Mittal states that the ultimate requirement in document summarisation is to find the discourse structure of the document, as a form of tree, at a fine-grained level. However, he regards this as a harder challenge than successful human-quality document summarisation, and so uses TextTiling as a broad, top-down approximation to discourse structure. While the provision of a broad linear chain of topics using TextTiling does not provide tree structure, Mittal notes that in some domains (such as news journalism), the tree of discourse structure is essentially ``right branching'' [13], in that it follows a linear approach, digressing into a series of discrete topics in turn. This means that the flow of the document is essentially linear, providing a significant possibility that TextTiling will discover most of the important interrelations in the discourse structure simply through its unbranching chain approach to topic flow.
Mittal notes that ``in theory, sub-document segmentation can be carried out recursively, yielding approximate boundaries for a hierarchical approximation to the discourse structure'' [13]. Certain practical limitations seem to exist with respect to the TextTiling algorithm itself--its word frequency-based approach would find a data sparseness problem below the level it usually works at, and its aforementioned ``fuzzy'' nature in terms of its accuracy of topic break placement would present a challenge. However, the concept of using recursive topic segmentation to discover (an approximation to) the complete discourse structure of a document is intriguing. Perhaps TextTiling could still apply in very large documents, to provide a segmentation first into ``chapters'' and then recursively into the segments for which it is usually employed.
Mittal's research showed that ``in all cases, pre-processing for topic boundaries can significantly improve the quality of a summarization system, often by a factor of 2''2.1. Essentially, TextTiling was used here to reduce redundancy: The system attempts to select summaries from different topics in the document, to avoid choosing two summary sentences which describe the same area (and presumably to avoid missing any topics altogether).
The document summarisation algorithms employed by Mittal, in conjunction with TextTiling, TF-IDF sentence-ranking and syntactic complexity/named-entity relationships, were also able to avoid using positional information typically required in document summarisation. Positional information can be seen as less important when working on a segmented document, as the requirement to locate potential topic changes positionally does not exist, and each segment can be assumed to be homogenous and monotopical.
James Ballantine 2005-02-19

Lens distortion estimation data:
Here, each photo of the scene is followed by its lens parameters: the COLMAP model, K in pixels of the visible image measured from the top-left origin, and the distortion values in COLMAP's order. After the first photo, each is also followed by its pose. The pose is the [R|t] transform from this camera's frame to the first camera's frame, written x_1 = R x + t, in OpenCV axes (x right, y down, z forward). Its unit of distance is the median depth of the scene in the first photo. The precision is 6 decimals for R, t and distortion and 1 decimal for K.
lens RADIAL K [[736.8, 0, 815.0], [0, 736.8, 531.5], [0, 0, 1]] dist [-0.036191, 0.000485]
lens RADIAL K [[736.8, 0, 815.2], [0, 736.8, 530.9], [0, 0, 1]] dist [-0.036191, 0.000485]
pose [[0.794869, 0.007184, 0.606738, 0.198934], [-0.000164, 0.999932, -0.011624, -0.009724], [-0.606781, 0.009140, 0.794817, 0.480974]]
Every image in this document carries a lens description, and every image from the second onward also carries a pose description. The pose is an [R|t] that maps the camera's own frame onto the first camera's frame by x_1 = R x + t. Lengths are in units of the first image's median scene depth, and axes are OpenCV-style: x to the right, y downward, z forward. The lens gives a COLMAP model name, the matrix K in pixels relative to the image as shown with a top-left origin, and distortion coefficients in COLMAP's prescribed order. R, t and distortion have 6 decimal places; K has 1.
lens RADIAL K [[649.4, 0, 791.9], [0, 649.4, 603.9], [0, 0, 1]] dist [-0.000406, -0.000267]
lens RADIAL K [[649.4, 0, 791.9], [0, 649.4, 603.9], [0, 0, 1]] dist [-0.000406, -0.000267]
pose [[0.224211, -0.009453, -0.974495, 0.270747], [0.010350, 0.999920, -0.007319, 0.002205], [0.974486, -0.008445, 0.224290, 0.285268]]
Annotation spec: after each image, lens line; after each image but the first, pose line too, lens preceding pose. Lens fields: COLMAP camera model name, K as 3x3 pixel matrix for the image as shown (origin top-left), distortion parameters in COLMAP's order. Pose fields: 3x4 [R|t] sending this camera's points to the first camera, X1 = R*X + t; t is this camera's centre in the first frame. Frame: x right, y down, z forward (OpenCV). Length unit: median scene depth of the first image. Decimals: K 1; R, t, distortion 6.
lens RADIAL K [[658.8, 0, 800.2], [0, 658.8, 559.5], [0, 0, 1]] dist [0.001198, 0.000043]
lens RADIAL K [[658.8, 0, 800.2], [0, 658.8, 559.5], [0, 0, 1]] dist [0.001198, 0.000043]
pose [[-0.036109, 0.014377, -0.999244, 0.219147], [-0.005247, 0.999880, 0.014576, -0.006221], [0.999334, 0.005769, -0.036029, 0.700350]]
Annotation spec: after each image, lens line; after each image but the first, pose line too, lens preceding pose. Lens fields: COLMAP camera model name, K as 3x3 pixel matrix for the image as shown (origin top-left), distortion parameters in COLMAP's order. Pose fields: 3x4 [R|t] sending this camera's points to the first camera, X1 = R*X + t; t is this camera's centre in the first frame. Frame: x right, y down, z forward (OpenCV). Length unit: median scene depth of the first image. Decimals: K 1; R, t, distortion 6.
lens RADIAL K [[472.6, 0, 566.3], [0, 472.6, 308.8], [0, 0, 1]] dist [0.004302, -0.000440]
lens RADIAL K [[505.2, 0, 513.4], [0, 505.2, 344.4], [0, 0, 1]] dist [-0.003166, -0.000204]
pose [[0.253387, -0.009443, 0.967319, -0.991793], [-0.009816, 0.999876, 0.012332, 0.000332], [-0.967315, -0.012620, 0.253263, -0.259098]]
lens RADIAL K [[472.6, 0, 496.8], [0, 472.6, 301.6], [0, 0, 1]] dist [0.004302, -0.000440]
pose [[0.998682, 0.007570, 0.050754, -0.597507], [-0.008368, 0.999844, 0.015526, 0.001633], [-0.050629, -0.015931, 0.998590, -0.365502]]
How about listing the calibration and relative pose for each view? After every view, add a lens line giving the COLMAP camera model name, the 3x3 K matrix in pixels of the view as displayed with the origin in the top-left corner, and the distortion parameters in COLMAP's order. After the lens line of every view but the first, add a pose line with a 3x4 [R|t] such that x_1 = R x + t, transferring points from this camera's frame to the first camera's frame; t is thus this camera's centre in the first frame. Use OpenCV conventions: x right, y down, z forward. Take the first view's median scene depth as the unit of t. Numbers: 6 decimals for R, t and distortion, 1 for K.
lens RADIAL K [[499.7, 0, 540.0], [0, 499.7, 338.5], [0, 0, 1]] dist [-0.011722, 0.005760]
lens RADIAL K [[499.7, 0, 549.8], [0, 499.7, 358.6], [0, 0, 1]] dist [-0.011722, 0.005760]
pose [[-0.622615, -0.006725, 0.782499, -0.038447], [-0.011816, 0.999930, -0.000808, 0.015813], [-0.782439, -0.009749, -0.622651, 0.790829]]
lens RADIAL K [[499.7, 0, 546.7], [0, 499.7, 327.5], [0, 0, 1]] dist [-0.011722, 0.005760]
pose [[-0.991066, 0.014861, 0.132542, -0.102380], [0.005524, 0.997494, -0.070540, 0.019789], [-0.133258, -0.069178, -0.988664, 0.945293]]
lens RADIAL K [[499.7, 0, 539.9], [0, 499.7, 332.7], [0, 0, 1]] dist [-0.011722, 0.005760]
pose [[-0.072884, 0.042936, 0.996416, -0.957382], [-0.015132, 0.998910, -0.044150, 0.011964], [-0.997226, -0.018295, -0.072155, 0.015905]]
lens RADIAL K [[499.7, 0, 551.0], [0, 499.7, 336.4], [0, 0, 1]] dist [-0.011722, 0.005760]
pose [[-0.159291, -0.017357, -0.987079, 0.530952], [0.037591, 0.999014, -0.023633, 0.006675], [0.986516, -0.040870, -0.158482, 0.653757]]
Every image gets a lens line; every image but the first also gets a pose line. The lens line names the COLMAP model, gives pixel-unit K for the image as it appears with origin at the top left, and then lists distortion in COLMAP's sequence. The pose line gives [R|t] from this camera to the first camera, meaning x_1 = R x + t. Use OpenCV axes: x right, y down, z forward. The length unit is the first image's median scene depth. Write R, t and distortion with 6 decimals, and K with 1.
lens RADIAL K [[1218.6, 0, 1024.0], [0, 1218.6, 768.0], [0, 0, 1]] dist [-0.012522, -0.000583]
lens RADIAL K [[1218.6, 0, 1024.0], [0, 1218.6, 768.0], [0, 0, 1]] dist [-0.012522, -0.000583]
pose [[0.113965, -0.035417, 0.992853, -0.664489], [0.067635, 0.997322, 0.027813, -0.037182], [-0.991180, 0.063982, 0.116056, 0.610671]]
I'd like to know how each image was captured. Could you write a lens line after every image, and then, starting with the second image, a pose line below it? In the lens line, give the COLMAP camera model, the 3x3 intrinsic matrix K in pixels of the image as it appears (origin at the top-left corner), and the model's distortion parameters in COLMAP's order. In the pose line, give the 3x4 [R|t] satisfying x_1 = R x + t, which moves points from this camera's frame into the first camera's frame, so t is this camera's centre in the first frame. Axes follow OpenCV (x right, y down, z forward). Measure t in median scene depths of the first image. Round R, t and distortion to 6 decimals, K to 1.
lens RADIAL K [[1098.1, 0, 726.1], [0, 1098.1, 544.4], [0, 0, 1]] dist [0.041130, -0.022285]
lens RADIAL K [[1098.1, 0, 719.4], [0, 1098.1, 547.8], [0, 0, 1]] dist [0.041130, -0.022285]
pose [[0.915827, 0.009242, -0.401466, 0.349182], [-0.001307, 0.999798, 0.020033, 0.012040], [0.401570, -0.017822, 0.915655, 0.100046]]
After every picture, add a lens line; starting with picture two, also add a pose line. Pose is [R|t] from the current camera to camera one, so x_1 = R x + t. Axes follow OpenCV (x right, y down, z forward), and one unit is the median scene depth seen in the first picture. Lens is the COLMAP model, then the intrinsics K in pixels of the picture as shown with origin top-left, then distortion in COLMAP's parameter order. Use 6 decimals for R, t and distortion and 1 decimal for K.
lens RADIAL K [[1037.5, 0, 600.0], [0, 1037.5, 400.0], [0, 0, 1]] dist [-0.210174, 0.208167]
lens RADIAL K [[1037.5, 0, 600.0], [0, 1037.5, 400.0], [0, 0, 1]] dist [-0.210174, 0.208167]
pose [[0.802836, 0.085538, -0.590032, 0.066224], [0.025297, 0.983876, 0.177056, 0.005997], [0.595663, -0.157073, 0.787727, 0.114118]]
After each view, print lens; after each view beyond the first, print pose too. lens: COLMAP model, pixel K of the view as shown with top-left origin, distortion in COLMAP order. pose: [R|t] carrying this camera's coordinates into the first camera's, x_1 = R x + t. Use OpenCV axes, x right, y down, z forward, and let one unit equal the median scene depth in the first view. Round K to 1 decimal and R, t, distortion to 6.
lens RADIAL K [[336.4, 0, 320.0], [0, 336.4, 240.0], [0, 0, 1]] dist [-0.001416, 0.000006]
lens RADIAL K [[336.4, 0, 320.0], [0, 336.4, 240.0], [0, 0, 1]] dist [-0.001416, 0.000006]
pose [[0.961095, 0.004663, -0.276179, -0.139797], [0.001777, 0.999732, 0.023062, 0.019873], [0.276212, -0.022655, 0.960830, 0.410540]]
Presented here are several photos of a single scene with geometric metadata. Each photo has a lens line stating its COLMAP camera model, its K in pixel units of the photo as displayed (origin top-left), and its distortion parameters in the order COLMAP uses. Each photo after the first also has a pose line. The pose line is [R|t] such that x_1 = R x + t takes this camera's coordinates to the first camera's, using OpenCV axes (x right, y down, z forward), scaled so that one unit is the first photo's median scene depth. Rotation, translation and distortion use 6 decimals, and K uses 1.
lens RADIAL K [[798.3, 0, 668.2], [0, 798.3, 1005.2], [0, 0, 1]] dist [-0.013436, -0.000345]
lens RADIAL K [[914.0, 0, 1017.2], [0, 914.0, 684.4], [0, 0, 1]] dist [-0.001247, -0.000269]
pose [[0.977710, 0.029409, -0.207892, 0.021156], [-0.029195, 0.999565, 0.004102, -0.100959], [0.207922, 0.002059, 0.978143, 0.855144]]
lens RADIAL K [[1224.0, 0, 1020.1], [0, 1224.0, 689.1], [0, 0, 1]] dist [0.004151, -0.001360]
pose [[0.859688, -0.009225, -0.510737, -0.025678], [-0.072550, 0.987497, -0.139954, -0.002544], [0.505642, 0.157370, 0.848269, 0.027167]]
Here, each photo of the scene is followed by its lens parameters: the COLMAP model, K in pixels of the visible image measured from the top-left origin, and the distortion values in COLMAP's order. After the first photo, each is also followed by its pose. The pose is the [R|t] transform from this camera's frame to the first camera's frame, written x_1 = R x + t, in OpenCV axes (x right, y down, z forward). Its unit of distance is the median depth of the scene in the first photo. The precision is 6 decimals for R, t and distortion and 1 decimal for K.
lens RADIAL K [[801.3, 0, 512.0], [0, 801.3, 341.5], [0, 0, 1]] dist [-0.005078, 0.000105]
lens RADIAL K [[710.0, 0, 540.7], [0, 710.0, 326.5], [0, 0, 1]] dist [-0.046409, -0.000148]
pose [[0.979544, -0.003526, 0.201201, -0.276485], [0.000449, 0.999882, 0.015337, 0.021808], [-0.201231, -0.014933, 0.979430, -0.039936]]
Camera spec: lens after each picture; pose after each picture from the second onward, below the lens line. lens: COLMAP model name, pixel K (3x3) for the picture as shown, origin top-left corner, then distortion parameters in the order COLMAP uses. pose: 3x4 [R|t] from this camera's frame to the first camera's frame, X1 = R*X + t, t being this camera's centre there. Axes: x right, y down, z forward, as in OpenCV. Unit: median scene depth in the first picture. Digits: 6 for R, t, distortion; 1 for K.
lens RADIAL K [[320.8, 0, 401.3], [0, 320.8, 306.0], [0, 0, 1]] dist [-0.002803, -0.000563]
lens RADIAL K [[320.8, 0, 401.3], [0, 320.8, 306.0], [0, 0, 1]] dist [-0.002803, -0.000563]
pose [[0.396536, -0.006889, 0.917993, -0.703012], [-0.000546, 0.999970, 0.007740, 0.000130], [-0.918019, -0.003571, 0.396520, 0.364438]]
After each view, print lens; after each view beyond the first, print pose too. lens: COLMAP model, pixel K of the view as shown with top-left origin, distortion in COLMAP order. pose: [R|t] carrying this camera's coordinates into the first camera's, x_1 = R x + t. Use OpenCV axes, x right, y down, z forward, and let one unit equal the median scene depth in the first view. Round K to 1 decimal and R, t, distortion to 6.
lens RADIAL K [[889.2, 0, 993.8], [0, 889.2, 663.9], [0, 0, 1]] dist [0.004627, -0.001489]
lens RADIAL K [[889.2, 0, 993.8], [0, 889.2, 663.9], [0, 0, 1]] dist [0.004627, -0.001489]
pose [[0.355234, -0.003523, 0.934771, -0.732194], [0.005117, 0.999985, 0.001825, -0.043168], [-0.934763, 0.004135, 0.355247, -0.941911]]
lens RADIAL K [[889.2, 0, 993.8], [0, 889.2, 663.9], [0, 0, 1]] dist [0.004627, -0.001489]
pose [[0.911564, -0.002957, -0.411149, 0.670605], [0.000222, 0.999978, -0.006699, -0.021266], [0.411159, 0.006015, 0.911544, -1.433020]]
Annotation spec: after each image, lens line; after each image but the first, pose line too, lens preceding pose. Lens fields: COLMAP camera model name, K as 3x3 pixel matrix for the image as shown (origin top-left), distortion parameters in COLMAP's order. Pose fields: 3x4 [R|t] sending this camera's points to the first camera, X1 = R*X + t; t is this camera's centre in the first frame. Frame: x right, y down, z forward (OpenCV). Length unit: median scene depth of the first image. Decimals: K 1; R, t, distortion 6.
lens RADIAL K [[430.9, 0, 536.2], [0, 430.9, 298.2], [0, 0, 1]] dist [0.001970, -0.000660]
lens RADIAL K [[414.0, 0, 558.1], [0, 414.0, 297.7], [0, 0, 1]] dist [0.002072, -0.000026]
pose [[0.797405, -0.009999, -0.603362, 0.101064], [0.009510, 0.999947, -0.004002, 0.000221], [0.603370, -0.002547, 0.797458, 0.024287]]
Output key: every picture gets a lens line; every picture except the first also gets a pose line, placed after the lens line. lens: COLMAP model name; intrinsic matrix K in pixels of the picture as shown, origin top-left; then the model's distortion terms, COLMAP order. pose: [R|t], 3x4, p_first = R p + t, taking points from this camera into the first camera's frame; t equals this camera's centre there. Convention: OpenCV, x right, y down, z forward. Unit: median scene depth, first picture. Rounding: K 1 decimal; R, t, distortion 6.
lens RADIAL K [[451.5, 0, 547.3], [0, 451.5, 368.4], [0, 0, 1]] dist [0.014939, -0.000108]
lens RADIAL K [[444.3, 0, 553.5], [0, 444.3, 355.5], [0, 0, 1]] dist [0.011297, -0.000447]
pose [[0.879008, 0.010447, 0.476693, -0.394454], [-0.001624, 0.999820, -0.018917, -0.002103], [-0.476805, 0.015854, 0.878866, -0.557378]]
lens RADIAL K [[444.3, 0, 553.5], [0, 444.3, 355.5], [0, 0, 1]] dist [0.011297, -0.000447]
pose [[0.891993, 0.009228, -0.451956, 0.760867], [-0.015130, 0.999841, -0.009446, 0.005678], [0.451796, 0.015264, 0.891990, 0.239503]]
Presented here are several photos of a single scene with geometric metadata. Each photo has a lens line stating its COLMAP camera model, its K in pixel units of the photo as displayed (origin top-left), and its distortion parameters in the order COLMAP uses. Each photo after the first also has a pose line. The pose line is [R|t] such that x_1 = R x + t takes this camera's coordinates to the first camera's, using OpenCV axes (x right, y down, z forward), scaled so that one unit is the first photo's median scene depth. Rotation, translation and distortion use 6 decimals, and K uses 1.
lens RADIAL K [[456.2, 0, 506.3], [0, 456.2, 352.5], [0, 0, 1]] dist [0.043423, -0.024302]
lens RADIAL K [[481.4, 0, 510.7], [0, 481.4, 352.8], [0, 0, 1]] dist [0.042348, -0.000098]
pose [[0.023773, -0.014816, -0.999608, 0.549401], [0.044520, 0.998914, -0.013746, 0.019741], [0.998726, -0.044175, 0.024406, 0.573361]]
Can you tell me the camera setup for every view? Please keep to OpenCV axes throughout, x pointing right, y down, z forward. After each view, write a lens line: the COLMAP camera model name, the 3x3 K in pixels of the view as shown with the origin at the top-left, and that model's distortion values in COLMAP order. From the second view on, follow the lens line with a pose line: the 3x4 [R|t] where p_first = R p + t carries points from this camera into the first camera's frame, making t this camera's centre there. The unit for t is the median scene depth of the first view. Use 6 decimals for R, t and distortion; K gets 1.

:: ASSIGNED TASK A ::
Answer these questions from the passage on Mittal's summarization research:
(i) What does Mittal use as a broad, top-down approximation to discourse structure?
(ii) By what factor can pre-processing for topic boundaries often improve the quality of a summarization system?
(iii) What kind of information typically required in document summarisation were Mittal's algorithms able to avoid using?
:: ASSIGNED TASK B ::
Please reproduce the passage on Mittal's summarization research between "The document summarisation" and "homogenous and monotopical.", inclusive.

:: EXERCISE OUTPUT A ::
(i) TextTiling
(ii) A factor of 2
(iii) Positional information

:: EXERCISE OUTPUT B ::
The document summarisation algorithms employed by Mittal, in conjunction with TextTiling, TF-IDF sentence-ranking and syntactic complexity/named-entity relationships, were also able to avoid using positional information typically required in document summarisation. Positional information can be seen as less important when working on a segmented document, as the requirement to locate potential topic changes positionally does not exist, and each segment can be assumed to be homogenous and monotopical.